Brasile: un bilancio dei primi mesi di governo mentre crescono le azioni di contrasto al nuovo leader
Non è un fulmine a ciel sereno il recentissimo scandalo in Brasile sulle collusioni, ripetute e “programmate” dei giudici – da una parte il capo del pool inquirente che rappresenta l’accusa e dall’altra il giudice “terzo”, neutro e imparziale rispetto alle parti in causa, Sergio Moro – che hanno di fatto messo fuori gioco (e ridotto in carcere) l’ex presidente Lula e accelerato la vittoria di Jair Bolsonaro, ormai diversi mesi fa. Già nell’autunno scorso erano parse fin troppo pretestuose le accuse contro Lula –indagato e poi condannato per un episodio di corruzione dai contorni poco chiari- che aveva avuto pochissime possibilità di difendersi durante il processo.
Ora si scopre che il pubblico minist che poi ha condannato Lula, appunto, quel Sergio Moro che poi è stato “ripagato” e ricompensato ottenendo il ministero della Giustizia ed entrando così nel nuovo governo brasiliano.

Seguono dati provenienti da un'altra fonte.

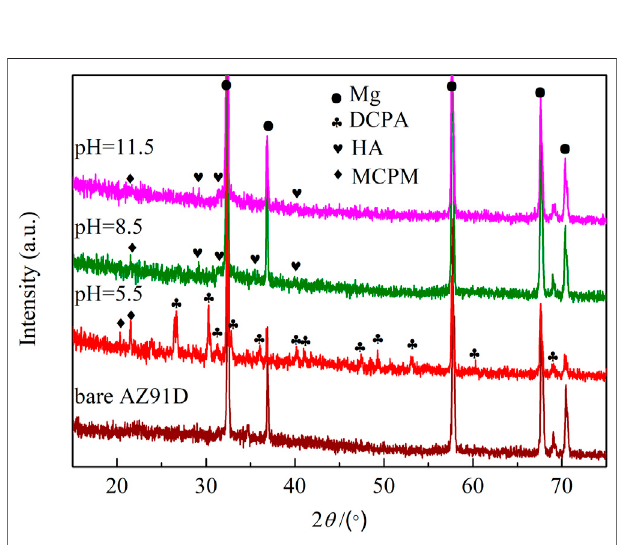
FIGURE 10 | EDX results of the areas marked in Figure 9 : (A) EDX spectra, (B) Ca/P atomic ratio.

Un eclatante caso di malaffare e di commistione tra potere giudiziario e potere politico e all’interno della stessa magistratura indebite influenze e raggiri che lo stesso codice penale carioca non tollera e anzi sanziona.
Si vedrà che seguito ha questa brutta storia, non è un cammino facile, i tempi si prevedono lunghi e tortuosi.
Ma alcune considerazioni si impongono.
Prima di tutto la grandissima vivacità della società brasiliana che se da un lato ha “votato” l’estrema destra in larghi strati della popolazione – Bolsonaro come personaggio e come “messaggio” non rappresenta nient’altro che i peggiori propositi in quanto a discriminazione sociale e istinti, i più retrivi sul modello di società che auspica e per cui opera- dall’altra mostra un forte spirito di resistenza e di lotta, in molteplici settori sociali che spesso vengono dimenticati come gli operai di fabbrica (esistono ancora, anche in Brasile); i lavoratori dei campi, i “senza terra”, le comunità indigene –numerosissime, seppure ridotte numericamente, ma molto combattive e “presenti” con le proprie rivendicazioni di giustizia e di “esistenza”, nel senso che sovente sono minacciate nella loro stessa possibilità di sopravvivenza.
I primi mesi di governo Bolsonaro non hanno smentito la “fama” del personaggio: nostalgia per le nefandezze della dittatura militare degli anni ’70 (arresti illegali, detenzioni dure, uso della tortura per estorcere confessioni); limitazioni dell’habeas corpus riguardo alle libertà personali; restrizione dei diritti di manifestazione politica; repressione del diritto di sciopero e – non ultimo per importanza e gravità – una forte connotazione “machista” intesa come invito se non costrizione per le donne di rimanere o tornare in casa, considerate inferiori geneticamente e umanamente agli uomini e, infine, ripetute sollecitazioni all’uso facile delle armi per difendersi.
Sono larghi strati della società brasiliana (una società amplissima e assai stratificata: il Brasile è un continente! Con grandi differenze tra il nordest, povero e “contadino” e il centrosud più “avanzato” e occidentale), moltitudini che si stanno risvegliando e cercano di contrastare le politiche di Bolsonaro a cominciare dalla sua politica economica, classista, nel senso che tende ad agevolare i ricchi e colpire le classi medie e i poveri, che sono una moltitudine. Hanno cominciato gli insegnanti; ci sono estese proteste per il taglio alle pensioni che nella stragrande maggioranza dei casi sono pensioni sotto la soglia di dignità. Continuano anche le rivendicazioni dei “senza terra” che non si rassegnano all’estensione delle aziende del latifondo dove i contadini sono trasformati in braccianti con pochissimi diritti certi. Insomma una società per niente rassegnata che vuol far sentire la propria voce, a partire dai settori che più soffrono le politiche di esclusione del governo.